O conjunto das medidas ontem anunciadas têm três consequências: o fim da AUTONOMIA, porque seremos geridos a partir da República; o fim da INSULARIDADE, porque não se tem em conta os custos de se viver num arquipélago; o fim da ECONOMIA, porque as empresas não terão capacidade de sobreviver com o garrote imposto. Não falo do fim das PESSOAS, porque essas vão continuar a viver, muito mal é certo, mas espero que despertas para o futuro e para a mudança.
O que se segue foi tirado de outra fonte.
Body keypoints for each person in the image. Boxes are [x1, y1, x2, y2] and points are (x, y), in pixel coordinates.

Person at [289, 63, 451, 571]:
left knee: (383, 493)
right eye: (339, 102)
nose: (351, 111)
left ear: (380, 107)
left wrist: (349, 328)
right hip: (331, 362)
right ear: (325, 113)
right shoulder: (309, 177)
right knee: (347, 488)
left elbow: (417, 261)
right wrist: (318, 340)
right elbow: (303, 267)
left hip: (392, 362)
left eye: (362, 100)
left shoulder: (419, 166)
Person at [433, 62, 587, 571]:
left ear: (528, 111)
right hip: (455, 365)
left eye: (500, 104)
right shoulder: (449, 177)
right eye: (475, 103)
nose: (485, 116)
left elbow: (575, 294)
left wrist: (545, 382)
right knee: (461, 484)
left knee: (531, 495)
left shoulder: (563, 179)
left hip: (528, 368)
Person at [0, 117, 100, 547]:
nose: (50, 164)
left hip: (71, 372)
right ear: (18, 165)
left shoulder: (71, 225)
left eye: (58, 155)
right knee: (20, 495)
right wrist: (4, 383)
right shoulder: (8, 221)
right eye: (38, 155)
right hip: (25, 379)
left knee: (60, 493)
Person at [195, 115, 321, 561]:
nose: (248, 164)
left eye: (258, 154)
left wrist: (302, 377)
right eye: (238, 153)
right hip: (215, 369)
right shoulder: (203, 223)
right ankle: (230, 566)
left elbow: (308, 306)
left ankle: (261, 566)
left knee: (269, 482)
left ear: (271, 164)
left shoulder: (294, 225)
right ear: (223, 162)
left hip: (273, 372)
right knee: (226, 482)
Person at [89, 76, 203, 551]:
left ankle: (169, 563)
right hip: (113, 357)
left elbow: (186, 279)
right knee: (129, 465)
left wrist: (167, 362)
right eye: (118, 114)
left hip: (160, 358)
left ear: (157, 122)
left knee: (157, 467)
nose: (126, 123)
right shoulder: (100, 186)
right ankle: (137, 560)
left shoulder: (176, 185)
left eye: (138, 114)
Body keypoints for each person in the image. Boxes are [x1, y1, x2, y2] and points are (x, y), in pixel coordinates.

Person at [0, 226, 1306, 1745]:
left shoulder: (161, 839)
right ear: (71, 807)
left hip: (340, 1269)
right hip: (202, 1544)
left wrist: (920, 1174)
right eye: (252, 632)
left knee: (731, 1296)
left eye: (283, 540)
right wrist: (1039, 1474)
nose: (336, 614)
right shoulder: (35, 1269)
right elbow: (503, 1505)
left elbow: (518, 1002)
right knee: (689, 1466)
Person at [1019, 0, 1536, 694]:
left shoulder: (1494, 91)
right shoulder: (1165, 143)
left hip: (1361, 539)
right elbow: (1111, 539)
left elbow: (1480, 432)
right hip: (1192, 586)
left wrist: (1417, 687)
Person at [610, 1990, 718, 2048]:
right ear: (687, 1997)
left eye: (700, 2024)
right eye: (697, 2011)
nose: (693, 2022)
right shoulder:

Apesar da gravidade e da brutalidade das medidas, que irão vigorar por muitos e maus anos, anunciadas por aquele que é o nosso carrasco, que "apesar de perder em toda a linha transforma em vitória", como tão bem analisou o José Gomes Ferreira, na SIC.
A conferência de imprensa de Alberto João Jardim comprovou que estamos perante um verdadeiro ilusionista. O responsável pela situação económica e financeira que levou a Região à bancarrota e à consequente assinatura de um plano de assistência financeira, que na prática é o certificado de óbito da Autonomia, quer fazer crer aos madeirenses que está a salvar essa mesma Autonomia. Disse que esta era para "garantir o futuro", mas por 30 ou mais anos, vamos estar a pagar uma dívida e a ser geridos pela República. Disse que não aumentaria os impostos, aumentou-os e vem desdizer que tenha dito que não os aumentava. Disse que "não se concretizaram os catastrofismos anunciados pelas forças hostis", mas aplica medidas que vão empobrecer como nunca os madeirenses e afundar o que resta da economia. Outros fazem desaparecer pessoas e até aviões, mas não são nada quando comparados com os truques deste mestre na arte da ilusão. É o maior artista deste nosso circo.
Mas se ONTEM morreu a Autonomia, HOJE gostaria de relembrar todos os que estão entre nós e elegeram ou ajudaram a eleger Alberto João Jardim. Esta morte tem um criminoso e muitos cúmplices. Perdoamos mas não esquecemos.